Os membros de Desperate Journalist uniram-se pela vontade de experimentar novas sonoridades e instrumentos e pelo fascínio que sentiam pela banda de culto The Cure. Inclusive, o nome do grupo advém de uma referência a uma atuação rara do tema “Grinding Halt”, na John Peel Session de 16 de maio de 1979. Em resposta a uma crítica negativa do jornalista musical Paul Morley a Three Imaginary Boys, o seu álbum de estreia, os The Cure deram o nome de Desperate Journalist in Ongoing Meaningful Review Situation à sua performance na rádio. Portanto, de uma crítica negativa surgiu uma performance única e, da performance, surgiu a inspiração para o ínicio de uma nova banda.

Desperate Journalist

De facto, em No Hero são evidentes as influências musicais dos The Cure e dos anos 80, principalmente devido à presença do sintetizador – segundo Jo Bevan, o processo criativo por detrás do novo álbum focou-se essencialmente num novo sintetizador comprado por Rob Hardy, tendo o grupo passado grande parte do seu tempo a tentar aprender como extrair dele o melhor som possível. Além disso, as influências dos The Cure também se notam ao nível das letras e ideias que as melodias pretendem transmitir – nomeadamente, a tristeza, a solidão e a insegurança. Apesar das letras transmitirem sentimentos negativos, as melodias muitas vezes contrastam com o tom reflexivo das letras, criando um intermédio entre luz e sombra. O resultado é uma mistura de pop com “algo estranho e diferente”, como diz a vocalista.
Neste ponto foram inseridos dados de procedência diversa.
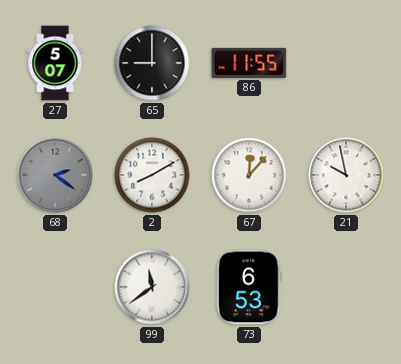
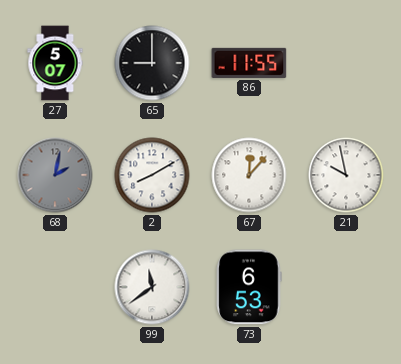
68: 2:21 -> 2:02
O álbum abre com a canção “Adah” e com a frase Evil all its sin is still alive. Apesar de estarmos perante uma reflexão sombria, esta não nos deixa ficar parados, obrigando-nos, pelo contrário, a dançar e a focar a nossa concentração nas melodias poderosas da voz de Jo Bevan. Em segundo lugar, a canção que dá nome ao álbum, “No Hero”, continua com os ritmos alegres e rápidos e as melodias na guitarra inesquecíveis, ilustrando a força das emoções relacionadas com a morte. “No Hero” diz-nos que o céu nada sabe sobre o peso do caixão dos mortos, que o passado pode ser facilmente queimado e esquecido, porque, no fundo, os heróis não existem – pouco sobra dos seres humanos a não ser uma ideia superficial daquilo que alguma vez foram:

“On a sky which knows nothing
Of the weight of your coffin
A God who comes knocking
Burnt hair and forgotten

The purpose of burning
A tide for the turning
And the smoke and the glass
Of the dismеmbered past
No hero
No hеro, just a shell”

No terceiro tema do álbum, “Afraid”, o ritmo abranda um pouco em relação a “No Hero”, sendo que a bateria lembra uma pulsação. “Afraid” fala sobre a procura pela solidão (“All these people around me/Better push them away”), sobre a dificuldade em expressar o amor e em encontrar alguém que ame sem qualquer tipo de julgamento. Esta é uma canção romântica que finaliza numa nota muito positiva e, segundo Jo Bevan, elogiosa, por mostrar que a banda não coloca obstáculos à autenticidade: We are not afraid to be ugly, so ugly”.

Uma das canções que mais representa os anos 80 e que mais faz uso dos sintetizadores é “Comfort”, criando um ambiente que faz lembrar uma pista de dança. Enquanto que “Afraid” fala sobre amor, “Comfort” fala sobre um coração partido, sobre o facto de uma pessoa não ser apenas as suas memórias e, sobretudo, sobre o facto de se poder sempre retirar algum (pouco) conforto do pouco que fazemos. Estas ideias continuam a ser trabalhadas e reforçadas em “Silent”, canção que traz consigo um ambiente psicadélico e melancólico, com ênfase nos efeitos de distorção da voz e nos solos de guitarra que retratam a desolação.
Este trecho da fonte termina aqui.